Entries taken from a collection:
____

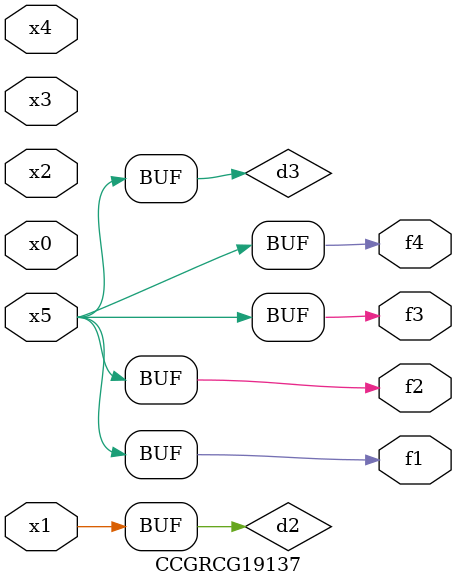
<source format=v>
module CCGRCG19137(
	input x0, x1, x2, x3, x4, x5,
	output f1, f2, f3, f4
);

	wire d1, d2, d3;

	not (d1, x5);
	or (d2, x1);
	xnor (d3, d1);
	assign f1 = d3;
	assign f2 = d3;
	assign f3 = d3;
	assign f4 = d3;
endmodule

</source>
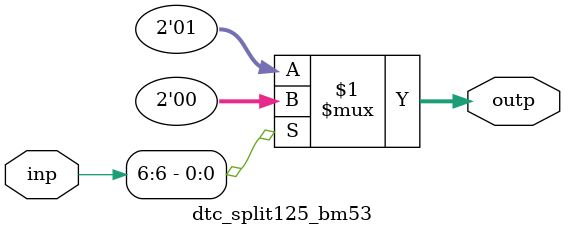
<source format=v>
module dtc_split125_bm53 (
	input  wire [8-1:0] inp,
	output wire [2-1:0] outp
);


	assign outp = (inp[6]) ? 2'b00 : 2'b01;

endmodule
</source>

____

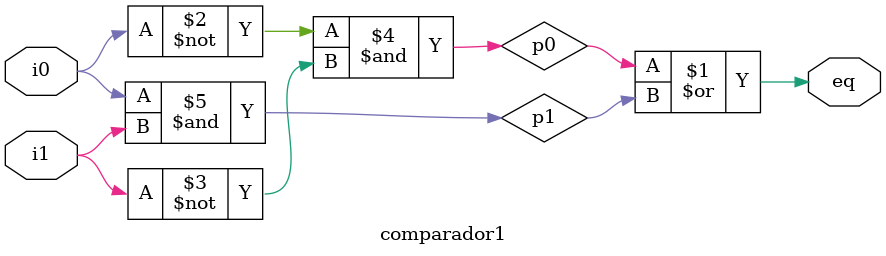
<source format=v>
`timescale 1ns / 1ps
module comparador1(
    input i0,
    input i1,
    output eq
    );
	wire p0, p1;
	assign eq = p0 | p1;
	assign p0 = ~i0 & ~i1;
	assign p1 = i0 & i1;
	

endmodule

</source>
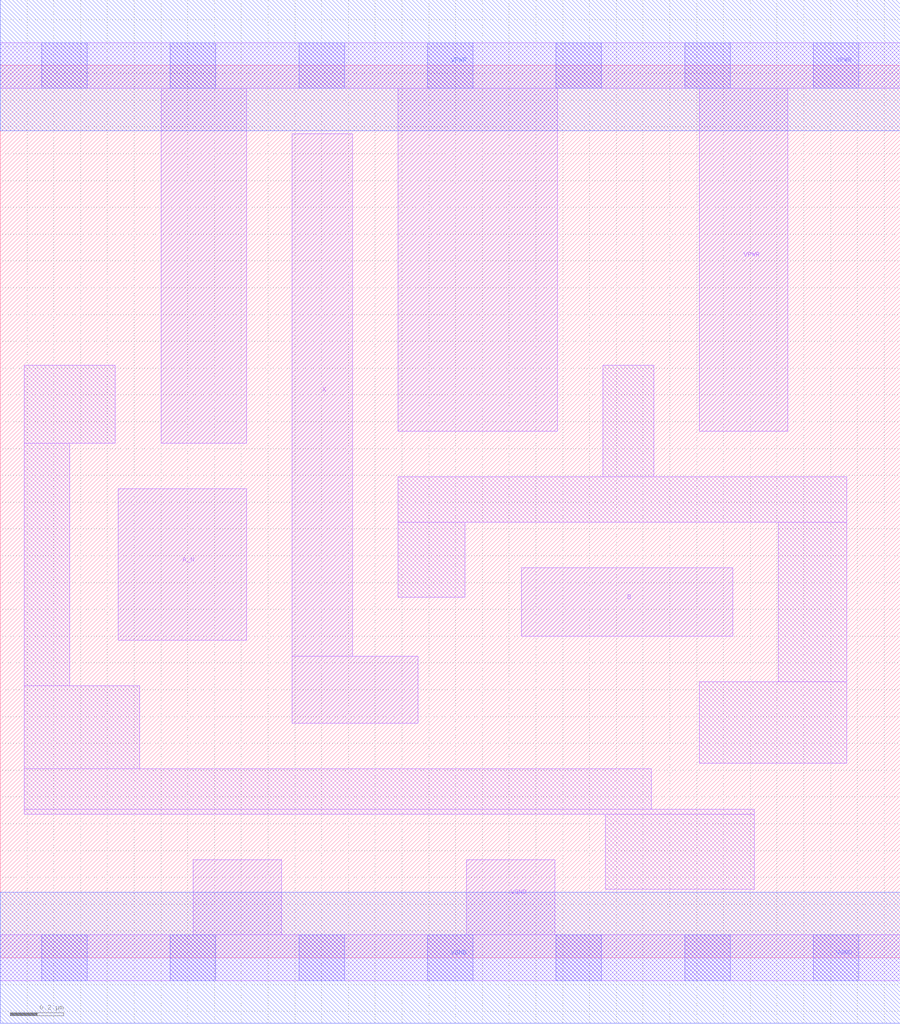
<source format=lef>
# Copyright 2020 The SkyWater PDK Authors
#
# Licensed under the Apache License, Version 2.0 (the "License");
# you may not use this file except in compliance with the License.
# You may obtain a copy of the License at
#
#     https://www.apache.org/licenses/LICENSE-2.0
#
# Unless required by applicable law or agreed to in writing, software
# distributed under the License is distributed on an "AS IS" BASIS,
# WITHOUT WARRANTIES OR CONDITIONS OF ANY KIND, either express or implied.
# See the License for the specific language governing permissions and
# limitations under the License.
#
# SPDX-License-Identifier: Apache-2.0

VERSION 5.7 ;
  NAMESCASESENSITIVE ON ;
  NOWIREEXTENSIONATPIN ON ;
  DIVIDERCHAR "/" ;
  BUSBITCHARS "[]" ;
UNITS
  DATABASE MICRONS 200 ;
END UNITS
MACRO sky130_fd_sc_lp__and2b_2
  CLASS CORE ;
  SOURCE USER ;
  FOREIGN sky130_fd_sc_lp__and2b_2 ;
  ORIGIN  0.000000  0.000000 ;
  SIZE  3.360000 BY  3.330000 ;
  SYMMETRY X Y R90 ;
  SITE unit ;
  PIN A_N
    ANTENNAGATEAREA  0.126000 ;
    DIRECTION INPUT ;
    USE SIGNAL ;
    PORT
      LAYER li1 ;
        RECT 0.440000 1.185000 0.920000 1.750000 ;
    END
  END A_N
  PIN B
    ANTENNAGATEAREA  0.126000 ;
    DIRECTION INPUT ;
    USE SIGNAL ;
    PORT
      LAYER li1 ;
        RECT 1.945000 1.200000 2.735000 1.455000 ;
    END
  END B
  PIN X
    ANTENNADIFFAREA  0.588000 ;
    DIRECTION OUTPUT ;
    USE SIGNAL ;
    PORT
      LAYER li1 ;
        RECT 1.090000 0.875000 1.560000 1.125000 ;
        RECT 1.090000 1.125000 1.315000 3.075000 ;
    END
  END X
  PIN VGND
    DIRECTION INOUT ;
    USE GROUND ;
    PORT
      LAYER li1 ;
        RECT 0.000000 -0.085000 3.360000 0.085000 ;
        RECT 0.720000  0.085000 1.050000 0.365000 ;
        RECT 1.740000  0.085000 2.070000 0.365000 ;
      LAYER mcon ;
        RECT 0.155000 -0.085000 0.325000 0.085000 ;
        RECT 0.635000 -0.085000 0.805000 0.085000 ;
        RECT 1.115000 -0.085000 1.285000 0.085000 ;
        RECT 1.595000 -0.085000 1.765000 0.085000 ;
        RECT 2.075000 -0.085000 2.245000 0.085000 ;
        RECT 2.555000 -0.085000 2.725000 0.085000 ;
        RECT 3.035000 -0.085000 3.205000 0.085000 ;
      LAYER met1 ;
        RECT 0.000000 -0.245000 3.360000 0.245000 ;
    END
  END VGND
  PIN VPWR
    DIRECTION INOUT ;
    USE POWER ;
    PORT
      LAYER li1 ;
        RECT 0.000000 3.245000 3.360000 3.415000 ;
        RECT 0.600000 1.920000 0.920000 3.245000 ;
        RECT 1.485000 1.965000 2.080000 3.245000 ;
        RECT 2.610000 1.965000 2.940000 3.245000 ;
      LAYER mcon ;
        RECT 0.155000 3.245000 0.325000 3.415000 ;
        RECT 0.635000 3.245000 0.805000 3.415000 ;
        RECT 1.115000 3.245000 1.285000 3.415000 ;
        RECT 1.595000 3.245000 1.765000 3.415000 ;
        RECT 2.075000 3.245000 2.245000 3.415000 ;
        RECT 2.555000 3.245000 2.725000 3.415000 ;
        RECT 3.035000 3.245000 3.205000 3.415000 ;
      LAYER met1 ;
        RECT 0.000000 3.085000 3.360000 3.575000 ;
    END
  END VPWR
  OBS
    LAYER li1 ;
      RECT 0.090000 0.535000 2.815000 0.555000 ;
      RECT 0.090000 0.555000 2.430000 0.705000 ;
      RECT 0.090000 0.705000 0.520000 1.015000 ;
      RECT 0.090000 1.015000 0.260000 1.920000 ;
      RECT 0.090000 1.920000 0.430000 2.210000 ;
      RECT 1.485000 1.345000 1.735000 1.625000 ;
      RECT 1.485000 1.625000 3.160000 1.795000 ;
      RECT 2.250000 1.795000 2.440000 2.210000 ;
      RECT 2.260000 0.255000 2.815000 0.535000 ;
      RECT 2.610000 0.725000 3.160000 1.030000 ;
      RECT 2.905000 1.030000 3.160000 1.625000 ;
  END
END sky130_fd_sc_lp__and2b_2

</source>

____

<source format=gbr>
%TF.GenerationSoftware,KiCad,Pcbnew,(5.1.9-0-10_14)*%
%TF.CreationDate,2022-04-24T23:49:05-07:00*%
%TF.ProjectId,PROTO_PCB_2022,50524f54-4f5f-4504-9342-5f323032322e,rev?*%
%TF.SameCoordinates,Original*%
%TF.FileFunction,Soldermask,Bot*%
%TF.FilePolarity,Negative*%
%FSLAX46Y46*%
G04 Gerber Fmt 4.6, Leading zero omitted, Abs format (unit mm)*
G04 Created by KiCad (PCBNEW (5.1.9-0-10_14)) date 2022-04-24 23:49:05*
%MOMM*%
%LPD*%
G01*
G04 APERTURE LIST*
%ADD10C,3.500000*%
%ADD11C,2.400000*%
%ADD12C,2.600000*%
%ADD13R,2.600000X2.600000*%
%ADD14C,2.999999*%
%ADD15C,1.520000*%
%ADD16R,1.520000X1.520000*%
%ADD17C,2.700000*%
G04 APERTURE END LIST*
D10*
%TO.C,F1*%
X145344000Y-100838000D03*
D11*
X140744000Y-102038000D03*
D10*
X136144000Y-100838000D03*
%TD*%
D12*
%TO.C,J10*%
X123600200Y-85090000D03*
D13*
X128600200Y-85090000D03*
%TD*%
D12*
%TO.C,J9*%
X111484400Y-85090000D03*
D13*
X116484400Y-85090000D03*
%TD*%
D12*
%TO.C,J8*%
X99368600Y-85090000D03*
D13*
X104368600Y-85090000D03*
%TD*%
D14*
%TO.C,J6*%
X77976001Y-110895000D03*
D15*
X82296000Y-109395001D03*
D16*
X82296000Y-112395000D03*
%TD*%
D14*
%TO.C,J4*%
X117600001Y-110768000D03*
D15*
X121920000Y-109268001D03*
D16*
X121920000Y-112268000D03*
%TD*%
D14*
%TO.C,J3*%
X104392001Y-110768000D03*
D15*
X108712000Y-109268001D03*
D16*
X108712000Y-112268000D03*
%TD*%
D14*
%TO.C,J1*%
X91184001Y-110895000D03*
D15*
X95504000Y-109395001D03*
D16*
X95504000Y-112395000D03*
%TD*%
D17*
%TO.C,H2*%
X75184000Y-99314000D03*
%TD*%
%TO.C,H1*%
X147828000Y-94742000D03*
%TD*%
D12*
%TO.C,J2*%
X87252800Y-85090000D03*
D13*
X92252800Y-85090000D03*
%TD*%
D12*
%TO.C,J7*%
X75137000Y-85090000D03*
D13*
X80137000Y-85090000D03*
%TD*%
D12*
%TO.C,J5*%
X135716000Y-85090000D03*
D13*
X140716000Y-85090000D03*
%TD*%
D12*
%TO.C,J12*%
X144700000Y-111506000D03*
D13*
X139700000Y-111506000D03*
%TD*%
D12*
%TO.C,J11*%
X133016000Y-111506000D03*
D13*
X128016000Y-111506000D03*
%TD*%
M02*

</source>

____

▸ What this task involves: From the line holding "CLASS CORE ;" to the line holding "RECT 3.035000 3.245000", inclusive, restate each line above exactly as written.

▸ Result for this exercise:
  CLASS CORE ;
  SOURCE USER ;
  FOREIGN sky130_fd_sc_lp__and2b_2 ;
  ORIGIN  0.000000  0.000000 ;
  SIZE  3.360000 BY  3.330000 ;
  SYMMETRY X Y R90 ;
  SITE unit ;
  PIN A_N
    ANTENNAGATEAREA  0.126000 ;
    DIRECTION INPUT ;
    USE SIGNAL ;
    PORT
      LAYER li1 ;
        RECT 0.440000 1.185000 0.920000 1.750000 ;
    END
  END A_N
  PIN B
    ANTENNAGATEAREA  0.126000 ;
    DIRECTION INPUT ;
    USE SIGNAL ;
    PORT
      LAYER li1 ;
        RECT 1.945000 1.200000 2.735000 1.455000 ;
    END
  END B
  PIN X
    ANTENNADIFFAREA  0.588000 ;
    DIRECTION OUTPUT ;
    USE SIGNAL ;
    PORT
      LAYER li1 ;
        RECT 1.090000 0.875000 1.560000 1.125000 ;
        RECT 1.090000 1.125000 1.315000 3.075000 ;
    END
  END X
  PIN VGND
    DIRECTION INOUT ;
    USE GROUND ;
    PORT
      LAYER li1 ;
        RECT 0.000000 -0.085000 3.360000 0.085000 ;
        RECT 0.720000  0.085000 1.050000 0.365000 ;
        RECT 1.740000  0.085000 2.070000 0.365000 ;
      LAYER mcon ;
        RECT 0.155000 -0.085000 0.325000 0.085000 ;
        RECT 0.635000 -0.085000 0.805000 0.085000 ;
        RECT 1.115000 -0.085000 1.285000 0.085000 ;
        RECT 1.595000 -0.085000 1.765000 0.085000 ;
        RECT 2.075000 -0.085000 2.245000 0.085000 ;
        RECT 2.555000 -0.085000 2.725000 0.085000 ;
        RECT 3.035000 -0.085000 3.205000 0.085000 ;
      LAYER met1 ;
        RECT 0.000000 -0.245000 3.360000 0.245000 ;
    END
  END VGND
  PIN VPWR
    DIRECTION INOUT ;
    USE POWER ;
    PORT
      LAYER li1 ;
        RECT 0.000000 3.245000 3.360000 3.415000 ;
        RECT 0.600000 1.920000 0.920000 3.245000 ;
        RECT 1.485000 1.965000 2.080000 3.245000 ;
        RECT 2.610000 1.965000 2.940000 3.245000 ;
      LAYER mcon ;
        RECT 0.155000 3.245000 0.325000 3.415000 ;
        RECT 0.635000 3.245000 0.805000 3.415000 ;
        RECT 1.115000 3.245000 1.285000 3.415000 ;
        RECT 1.595000 3.245000 1.765000 3.415000 ;
        RECT 2.075000 3.245000 2.245000 3.415000 ;
        RECT 2.555000 3.245000 2.725000 3.415000 ;
        RECT 3.035000 3.245000 3.205000 3.415000 ;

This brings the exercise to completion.